A Novel Patch-Based TDA Approach for Computed Tomography Imaging
arXiv:2512.12108v5 Announce Type: replace
Abstract: The development of machine learning models based on computed tomography (CT) imaging has been a major focus due to the promise that imaging holds for diagnosis, staging, and prognostication. These models often rely on the extraction of hand-crafted features where incorporating robust feature engineering improves the performance of these models. Topological data analysis (TDA), based on the mathematical field of algebraic topology, focuses on data from a topological perspective, extracting deeper insight and higher dimensional structures. Persistent homology (PH), a fundamental tool in TDA, extracts topological features such as connected components, cycles, and voids. A popular approach to construct PH from 3D CT images is to utilize 3D cubical complex filtration, a method adapted for grid-structured data. However, this approach is subject to poor performance and high computational cost with higher resolution images. This study introduces a novel patch-based PH construction approach designed for volumetric CT imaging data that improves performance and reduces computational time.
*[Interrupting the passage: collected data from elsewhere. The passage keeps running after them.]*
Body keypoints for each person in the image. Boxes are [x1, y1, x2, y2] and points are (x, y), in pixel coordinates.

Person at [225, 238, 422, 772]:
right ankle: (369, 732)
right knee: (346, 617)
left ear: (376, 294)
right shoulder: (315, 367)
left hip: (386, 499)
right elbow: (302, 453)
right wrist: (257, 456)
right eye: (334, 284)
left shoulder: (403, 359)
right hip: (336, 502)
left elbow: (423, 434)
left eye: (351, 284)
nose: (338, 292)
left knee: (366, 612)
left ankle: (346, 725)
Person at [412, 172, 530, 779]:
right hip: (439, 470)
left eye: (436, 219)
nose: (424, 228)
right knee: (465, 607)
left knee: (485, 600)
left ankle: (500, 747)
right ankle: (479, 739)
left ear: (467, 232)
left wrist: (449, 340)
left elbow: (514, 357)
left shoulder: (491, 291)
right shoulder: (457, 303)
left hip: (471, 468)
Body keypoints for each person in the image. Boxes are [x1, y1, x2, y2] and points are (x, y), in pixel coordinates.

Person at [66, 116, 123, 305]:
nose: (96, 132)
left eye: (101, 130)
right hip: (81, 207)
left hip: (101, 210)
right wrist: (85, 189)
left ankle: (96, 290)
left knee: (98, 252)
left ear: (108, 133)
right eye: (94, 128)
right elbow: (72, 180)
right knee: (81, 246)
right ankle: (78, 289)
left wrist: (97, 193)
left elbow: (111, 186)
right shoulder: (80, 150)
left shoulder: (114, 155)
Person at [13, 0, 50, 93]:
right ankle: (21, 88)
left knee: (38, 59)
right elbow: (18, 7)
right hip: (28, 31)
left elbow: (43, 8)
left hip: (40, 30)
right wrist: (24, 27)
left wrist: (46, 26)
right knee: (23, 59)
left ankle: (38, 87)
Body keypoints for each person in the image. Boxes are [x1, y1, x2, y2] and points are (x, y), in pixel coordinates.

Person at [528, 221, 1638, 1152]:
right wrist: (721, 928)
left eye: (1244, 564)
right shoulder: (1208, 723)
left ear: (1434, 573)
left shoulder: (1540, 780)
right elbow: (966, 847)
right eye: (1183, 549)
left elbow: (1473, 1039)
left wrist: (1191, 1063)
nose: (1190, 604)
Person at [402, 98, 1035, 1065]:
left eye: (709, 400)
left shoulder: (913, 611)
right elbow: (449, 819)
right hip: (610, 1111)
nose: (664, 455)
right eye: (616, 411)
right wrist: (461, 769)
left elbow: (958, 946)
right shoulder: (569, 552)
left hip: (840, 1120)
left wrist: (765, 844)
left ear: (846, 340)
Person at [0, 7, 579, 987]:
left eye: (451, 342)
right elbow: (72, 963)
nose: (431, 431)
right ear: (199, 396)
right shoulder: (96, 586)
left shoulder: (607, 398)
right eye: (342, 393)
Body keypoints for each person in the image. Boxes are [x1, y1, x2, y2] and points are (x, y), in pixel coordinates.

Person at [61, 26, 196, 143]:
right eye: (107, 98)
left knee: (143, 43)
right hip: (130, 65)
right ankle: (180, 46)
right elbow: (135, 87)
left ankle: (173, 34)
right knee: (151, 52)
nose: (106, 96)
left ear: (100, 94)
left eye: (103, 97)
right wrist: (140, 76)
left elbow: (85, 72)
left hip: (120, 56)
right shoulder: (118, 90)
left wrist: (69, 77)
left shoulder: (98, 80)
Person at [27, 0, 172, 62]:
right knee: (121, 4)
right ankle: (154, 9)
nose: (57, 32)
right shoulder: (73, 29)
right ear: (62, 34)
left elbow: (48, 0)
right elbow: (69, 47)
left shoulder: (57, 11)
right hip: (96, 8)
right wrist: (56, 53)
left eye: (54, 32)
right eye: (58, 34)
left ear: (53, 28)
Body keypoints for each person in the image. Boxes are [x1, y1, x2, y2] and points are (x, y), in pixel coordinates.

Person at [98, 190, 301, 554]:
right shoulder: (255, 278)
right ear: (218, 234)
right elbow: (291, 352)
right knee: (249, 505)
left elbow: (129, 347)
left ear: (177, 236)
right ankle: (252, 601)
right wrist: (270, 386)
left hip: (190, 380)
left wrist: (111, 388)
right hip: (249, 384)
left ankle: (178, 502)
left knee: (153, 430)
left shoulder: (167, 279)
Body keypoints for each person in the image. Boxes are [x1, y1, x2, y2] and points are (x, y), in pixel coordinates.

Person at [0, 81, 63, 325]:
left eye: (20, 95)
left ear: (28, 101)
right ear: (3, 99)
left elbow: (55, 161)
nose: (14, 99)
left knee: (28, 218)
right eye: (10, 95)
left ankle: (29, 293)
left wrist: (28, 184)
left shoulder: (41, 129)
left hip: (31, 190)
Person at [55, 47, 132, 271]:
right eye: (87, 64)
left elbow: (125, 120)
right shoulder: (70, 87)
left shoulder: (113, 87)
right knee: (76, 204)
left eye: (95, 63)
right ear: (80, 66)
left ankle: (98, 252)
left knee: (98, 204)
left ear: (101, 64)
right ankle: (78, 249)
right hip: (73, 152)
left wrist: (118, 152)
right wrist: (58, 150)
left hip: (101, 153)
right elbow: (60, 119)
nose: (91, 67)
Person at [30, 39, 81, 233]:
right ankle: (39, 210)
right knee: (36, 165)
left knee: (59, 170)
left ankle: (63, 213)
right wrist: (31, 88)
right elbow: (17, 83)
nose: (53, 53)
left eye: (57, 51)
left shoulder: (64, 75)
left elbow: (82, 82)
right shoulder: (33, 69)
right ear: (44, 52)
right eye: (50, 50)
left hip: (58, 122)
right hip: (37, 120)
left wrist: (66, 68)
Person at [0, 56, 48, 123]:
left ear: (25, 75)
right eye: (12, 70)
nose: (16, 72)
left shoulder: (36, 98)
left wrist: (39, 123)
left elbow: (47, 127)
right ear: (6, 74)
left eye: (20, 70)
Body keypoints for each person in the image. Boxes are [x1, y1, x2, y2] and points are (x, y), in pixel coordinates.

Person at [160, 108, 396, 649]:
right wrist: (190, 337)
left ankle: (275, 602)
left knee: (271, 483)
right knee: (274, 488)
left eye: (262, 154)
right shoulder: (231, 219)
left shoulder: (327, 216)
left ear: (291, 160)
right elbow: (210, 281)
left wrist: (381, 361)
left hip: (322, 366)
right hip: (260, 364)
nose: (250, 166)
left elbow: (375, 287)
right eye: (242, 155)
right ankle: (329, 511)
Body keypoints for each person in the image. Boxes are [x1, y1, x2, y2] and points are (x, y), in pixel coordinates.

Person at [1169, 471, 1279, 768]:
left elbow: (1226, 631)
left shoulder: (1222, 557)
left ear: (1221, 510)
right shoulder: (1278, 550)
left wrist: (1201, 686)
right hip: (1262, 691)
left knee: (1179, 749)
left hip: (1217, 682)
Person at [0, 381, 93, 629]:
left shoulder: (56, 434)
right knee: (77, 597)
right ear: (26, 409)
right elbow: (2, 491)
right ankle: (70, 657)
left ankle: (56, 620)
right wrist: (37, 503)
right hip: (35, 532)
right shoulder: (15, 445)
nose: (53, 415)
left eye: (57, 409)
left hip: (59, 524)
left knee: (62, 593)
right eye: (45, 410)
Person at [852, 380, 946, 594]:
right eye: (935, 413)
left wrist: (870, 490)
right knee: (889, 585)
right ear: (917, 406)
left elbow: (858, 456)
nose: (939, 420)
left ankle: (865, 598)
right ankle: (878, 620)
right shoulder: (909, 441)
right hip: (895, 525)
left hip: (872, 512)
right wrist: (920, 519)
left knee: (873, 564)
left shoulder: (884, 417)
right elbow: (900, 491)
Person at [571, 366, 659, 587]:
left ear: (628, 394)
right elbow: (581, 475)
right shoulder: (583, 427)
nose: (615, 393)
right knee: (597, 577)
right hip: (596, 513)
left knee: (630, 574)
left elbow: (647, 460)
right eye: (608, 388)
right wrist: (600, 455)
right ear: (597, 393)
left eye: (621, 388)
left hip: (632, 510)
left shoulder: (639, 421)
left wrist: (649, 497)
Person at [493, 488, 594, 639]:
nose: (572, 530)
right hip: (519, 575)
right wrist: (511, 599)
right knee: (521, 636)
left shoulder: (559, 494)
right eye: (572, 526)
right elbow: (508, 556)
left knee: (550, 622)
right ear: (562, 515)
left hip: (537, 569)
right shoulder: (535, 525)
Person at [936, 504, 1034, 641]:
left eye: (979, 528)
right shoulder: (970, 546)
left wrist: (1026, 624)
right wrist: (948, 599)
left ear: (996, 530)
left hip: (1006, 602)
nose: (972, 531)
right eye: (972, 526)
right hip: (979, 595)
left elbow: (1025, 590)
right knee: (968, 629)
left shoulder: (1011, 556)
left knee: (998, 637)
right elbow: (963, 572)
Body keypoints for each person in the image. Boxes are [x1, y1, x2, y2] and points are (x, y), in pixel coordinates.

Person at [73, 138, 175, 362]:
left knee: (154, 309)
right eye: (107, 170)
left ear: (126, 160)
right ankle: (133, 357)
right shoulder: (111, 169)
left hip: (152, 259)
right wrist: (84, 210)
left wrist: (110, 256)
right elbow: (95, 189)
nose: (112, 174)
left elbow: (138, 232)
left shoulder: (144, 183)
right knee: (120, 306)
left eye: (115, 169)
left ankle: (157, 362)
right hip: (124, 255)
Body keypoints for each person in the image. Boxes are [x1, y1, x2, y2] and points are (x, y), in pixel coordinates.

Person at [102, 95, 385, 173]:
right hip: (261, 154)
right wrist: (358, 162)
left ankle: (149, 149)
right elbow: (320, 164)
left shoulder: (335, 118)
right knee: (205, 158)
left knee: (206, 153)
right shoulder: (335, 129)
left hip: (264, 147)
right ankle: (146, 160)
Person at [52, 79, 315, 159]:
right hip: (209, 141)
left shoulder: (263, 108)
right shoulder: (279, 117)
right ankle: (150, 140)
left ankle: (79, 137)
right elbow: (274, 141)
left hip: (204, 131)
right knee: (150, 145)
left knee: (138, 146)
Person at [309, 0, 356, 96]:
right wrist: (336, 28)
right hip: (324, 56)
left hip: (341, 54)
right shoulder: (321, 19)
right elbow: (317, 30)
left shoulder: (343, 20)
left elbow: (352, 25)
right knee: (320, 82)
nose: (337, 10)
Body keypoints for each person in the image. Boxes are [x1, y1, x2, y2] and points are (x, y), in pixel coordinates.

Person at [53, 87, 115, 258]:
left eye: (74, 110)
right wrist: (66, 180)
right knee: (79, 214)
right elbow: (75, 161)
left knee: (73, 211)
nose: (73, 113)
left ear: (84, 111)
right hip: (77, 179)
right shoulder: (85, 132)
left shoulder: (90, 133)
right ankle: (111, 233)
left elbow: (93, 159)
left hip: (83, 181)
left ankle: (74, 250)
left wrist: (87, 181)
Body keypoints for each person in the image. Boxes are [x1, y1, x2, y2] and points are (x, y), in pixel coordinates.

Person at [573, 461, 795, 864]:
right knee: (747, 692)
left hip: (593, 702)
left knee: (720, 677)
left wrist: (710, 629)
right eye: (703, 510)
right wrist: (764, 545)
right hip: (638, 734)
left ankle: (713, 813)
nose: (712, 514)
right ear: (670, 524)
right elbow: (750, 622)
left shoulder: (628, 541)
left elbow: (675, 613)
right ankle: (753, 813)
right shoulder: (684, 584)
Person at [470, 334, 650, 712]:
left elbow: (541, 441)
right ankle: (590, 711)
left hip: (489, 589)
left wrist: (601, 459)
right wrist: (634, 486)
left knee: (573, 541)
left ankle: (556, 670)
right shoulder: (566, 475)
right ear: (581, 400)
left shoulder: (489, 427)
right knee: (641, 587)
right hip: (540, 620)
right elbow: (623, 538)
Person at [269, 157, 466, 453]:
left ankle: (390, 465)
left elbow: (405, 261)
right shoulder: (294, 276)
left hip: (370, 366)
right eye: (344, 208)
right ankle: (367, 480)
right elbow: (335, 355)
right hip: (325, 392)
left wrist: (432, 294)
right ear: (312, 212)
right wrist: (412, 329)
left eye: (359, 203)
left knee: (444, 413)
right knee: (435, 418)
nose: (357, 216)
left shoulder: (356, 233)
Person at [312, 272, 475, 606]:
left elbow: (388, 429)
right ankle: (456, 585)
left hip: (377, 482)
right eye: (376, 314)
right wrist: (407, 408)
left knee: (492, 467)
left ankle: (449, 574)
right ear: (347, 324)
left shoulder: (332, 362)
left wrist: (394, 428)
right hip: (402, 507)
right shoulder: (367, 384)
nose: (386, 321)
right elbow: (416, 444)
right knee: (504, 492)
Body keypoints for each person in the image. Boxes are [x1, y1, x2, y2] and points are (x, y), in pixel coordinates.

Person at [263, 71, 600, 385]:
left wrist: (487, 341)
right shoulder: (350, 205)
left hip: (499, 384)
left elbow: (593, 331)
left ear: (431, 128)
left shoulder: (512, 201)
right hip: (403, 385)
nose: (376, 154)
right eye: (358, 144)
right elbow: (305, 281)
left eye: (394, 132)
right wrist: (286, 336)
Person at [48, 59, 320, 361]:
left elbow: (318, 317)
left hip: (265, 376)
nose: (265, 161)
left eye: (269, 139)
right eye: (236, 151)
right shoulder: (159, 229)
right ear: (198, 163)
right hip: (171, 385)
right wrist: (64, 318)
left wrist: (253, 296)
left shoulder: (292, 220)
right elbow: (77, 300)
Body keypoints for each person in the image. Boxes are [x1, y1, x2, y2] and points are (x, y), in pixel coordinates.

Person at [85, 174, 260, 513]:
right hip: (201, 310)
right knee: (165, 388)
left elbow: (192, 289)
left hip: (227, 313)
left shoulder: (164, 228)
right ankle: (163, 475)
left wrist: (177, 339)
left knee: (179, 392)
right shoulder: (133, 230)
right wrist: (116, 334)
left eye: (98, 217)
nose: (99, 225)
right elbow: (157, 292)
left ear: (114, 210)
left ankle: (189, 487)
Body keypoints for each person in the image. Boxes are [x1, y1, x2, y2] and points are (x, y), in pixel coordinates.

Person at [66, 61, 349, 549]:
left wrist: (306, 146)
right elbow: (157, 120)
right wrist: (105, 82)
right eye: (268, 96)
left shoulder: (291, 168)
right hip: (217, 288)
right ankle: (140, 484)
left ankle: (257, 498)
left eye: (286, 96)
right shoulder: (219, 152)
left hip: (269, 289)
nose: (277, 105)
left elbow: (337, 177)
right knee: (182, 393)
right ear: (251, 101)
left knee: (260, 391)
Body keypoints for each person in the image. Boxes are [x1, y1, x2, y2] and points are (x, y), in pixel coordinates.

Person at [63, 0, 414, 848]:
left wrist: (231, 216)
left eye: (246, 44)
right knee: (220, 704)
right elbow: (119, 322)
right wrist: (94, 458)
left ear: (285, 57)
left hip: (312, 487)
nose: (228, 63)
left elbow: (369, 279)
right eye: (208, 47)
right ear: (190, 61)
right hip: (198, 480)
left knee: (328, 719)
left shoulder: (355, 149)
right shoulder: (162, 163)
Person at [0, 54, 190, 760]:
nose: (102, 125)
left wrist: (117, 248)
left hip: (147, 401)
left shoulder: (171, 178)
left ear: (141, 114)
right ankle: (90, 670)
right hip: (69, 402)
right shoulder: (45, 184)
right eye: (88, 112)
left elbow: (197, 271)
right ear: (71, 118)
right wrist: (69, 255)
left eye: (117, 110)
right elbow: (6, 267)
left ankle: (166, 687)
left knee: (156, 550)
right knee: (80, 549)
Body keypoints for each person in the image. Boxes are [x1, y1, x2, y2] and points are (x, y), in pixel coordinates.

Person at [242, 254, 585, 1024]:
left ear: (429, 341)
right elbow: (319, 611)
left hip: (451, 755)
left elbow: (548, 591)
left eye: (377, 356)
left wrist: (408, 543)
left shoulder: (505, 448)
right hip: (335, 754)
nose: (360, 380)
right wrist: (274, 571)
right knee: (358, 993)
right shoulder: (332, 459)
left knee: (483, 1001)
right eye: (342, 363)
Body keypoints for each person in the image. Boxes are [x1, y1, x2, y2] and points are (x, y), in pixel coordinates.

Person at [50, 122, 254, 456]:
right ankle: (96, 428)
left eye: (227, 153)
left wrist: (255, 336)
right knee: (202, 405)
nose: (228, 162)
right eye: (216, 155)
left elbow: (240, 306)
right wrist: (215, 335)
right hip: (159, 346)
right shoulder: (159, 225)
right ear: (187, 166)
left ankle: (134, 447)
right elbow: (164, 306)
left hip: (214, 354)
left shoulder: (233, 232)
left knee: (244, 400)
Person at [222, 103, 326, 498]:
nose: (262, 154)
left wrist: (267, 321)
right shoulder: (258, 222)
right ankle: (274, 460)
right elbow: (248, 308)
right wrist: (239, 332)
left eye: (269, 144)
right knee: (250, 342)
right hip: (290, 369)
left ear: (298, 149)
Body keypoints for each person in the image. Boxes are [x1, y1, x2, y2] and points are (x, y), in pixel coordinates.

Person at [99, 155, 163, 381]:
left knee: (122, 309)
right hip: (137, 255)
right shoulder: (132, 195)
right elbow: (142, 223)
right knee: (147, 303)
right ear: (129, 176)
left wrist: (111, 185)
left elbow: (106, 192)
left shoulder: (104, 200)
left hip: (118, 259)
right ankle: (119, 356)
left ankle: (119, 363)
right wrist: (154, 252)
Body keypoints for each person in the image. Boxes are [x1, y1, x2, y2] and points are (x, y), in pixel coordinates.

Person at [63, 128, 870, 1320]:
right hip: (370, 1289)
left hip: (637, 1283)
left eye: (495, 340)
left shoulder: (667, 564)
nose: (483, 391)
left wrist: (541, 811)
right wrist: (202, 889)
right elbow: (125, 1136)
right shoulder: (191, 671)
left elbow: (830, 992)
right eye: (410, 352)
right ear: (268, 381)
This study conducts a series of experiments to comprehensively analyze the performance of the proposed method and benchmarks against the cubical complex algorithm and radiomic features. Our results highlight the dominance of the patch-based TDA approach in terms of both classification performance and computational time. The proposed approach outperformed the cubical complex method and radiomic features, achieving average improvement of 7.2%, 3.6%, 2.7%, 8.0%, and 7.2% in accuracy, AUC, sensitivity, specificity, and F1 score, respectively, across all datasets. Finally, we provide a convenient Python package, Patch-TDA, to facilitate the utilization of the proposed approach.